Edward Sharpe & The Magnetic Zeros played two back-to-back nights at the Roseland Ballroom in Manhattan. The headliner was supported by Fool’s Gold, a band from Los Angeles who kicked off the evening with a five-minute intro-jam preceding their first song. Most impressive was the quick, clean picking exhibited by both guitarists.

What Fool’s Gold lacked in stage presence and personality was far more than made up for by the crowd-interaction of Alexander Ebert and the sheer likability of Jade Castrinos during a two-hour-long set by Edward Sharpe & the Magnetic Zeros. I’ll be blunt – the barefooted front man appeared as though he had not showered in about a week, but that was no matter. Continually throughout the show, Alex held fans’ hands, danced in the crowd, conversed with the sea of people before him, and once, even passed the microphone into the audience. The instruments and back-up vocals of the many band members (the number falling in the double digits) truly complemented Alexander’s stirring voice. Lead female vocalist Jade seemed to sing much more in concert than on the band’s recorded tracks. Extensively hearing her unique voice – especially alongside Alex’s – turned out to be one of my favorite aspects of the evening.

Alexander made it clear that the “set list thing” was not quite his style, so he mostly based the course of the show on fans’ requests. Although I am a fan of the band, they performed many songs that I had never previously heard. I expected to experience the majority of Up From Below, seeing as it is the band’s only full-length album to date. However, what the crowd received was a just sampling of songs from the band’s debut album, (“Carries On,” “Up From Below”) along with a few tunes from Alexander’s solo side project, (“Truth,” “Awake My Body”) and several new songs from the upcoming album, Here (“Man on Fire,” “That’s What’s Up.”) While I was not familiar with the entire set, I was not at all disappointed. I am now more interested in Alexander’s solo project and eager to purchase Here, which will be released May 29.

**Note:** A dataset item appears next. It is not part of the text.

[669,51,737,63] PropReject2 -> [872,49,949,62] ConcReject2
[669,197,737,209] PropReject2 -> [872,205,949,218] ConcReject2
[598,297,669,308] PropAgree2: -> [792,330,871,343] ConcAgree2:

“That’s What’s Up,” the first single off of Here, was the highlight of the show. It arrived after several jam sessions that, frankly, were far too long and reoccurring to remain totally enjoyable. But when Jade came up front and sat down next to Alex, the pair became completely engulfed in one another as they sang together. They put on a charming little sit down act: they gazed into each others’ eyes, pretended to be riding in a car, and simultaneously crossed and uncrossed their legs to the beat of the drums. There was indescribable energy between them as they sang, “We’ve been best friends forever darling, that’s what’s up… You’ve got my love to lean on darling no matter what!” Although they played up the performance, it was clear that the words were genuine.

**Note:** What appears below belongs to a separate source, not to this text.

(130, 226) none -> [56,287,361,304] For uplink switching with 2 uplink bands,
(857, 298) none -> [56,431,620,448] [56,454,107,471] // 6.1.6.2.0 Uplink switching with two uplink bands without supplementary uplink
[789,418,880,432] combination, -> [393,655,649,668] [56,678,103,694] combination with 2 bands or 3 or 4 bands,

As I would have predicted, “Home” seemed to be the big finale. But just before the band could leave the stage, Alex hopped down, entered the crowd, walked about 20 feet in, and planted himself on the floor. He invited everyone around him to join him on the ground for one final song. Despite the fact that I was kneeling in stale beer, it was unlike anything I had previously experienced at a concert, and something I will never forget.

Overall, Edward Sharpe & The Magnetic Zeros put on a great show. Having so many people in one band may seem excessive, but with the skill at which they played their (sometimes obscure) instruments, it was evident that every person on stage was there for a reason. As mentioned, I found issue in the extensive jam sessions that they consistently resorted to. It often felt as though they were teasing the crowd or were simply dragging out songs for up to twenty minutes. However, I suppose this should have been expected since every band member deserves to receive his or her share of the spot light.